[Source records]
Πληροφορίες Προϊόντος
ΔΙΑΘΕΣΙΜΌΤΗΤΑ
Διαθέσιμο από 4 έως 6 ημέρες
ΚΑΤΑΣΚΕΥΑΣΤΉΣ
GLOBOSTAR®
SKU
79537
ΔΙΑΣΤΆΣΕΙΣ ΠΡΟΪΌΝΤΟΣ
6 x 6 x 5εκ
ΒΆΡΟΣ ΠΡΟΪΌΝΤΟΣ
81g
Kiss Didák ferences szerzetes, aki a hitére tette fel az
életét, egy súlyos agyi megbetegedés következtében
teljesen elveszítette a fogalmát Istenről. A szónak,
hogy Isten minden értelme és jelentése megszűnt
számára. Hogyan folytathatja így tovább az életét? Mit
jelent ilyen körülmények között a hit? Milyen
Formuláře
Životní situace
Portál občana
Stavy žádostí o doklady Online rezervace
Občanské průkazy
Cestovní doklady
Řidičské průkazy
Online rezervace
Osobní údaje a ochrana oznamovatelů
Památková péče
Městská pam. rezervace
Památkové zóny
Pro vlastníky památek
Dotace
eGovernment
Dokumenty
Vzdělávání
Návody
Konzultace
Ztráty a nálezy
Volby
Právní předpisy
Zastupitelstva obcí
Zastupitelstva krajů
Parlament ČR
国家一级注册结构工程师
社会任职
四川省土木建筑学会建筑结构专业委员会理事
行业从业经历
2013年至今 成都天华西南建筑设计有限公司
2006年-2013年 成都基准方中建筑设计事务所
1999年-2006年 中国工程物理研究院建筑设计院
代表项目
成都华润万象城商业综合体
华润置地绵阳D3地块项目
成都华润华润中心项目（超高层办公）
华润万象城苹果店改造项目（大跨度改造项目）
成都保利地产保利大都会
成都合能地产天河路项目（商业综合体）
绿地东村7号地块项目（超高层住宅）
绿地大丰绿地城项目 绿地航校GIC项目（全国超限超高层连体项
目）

● Problem details: From the very first line of the records down to the line with "Řidičské průkazy", please write out each line exactly, including both ends and no other lines.

● Exercise answer:
Πληροφορίες Προϊόντος
ΔΙΑΘΕΣΙΜΌΤΗΤΑ
Διαθέσιμο από 4 έως 6 ημέρες
ΚΑΤΑΣΚΕΥΑΣΤΉΣ
GLOBOSTAR®
SKU
79537
ΔΙΑΣΤΆΣΕΙΣ ΠΡΟΪΌΝΤΟΣ
6 x 6 x 5εκ
ΒΆΡΟΣ ΠΡΟΪΌΝΤΟΣ
81g
Kiss Didák ferences szerzetes, aki a hitére tette fel az
életét, egy súlyos agyi megbetegedés következtében
teljesen elveszítette a fogalmát Istenről. A szónak,
hogy Isten minden értelme és jelentése megszűnt
számára. Hogyan folytathatja így tovább az életét? Mit
jelent ilyen körülmények között a hit? Milyen
Formuláře
Životní situace
Portál občana
Stavy žádostí o doklady Online rezervace
Občanské průkazy
Cestovní doklady
Řidičské průkazy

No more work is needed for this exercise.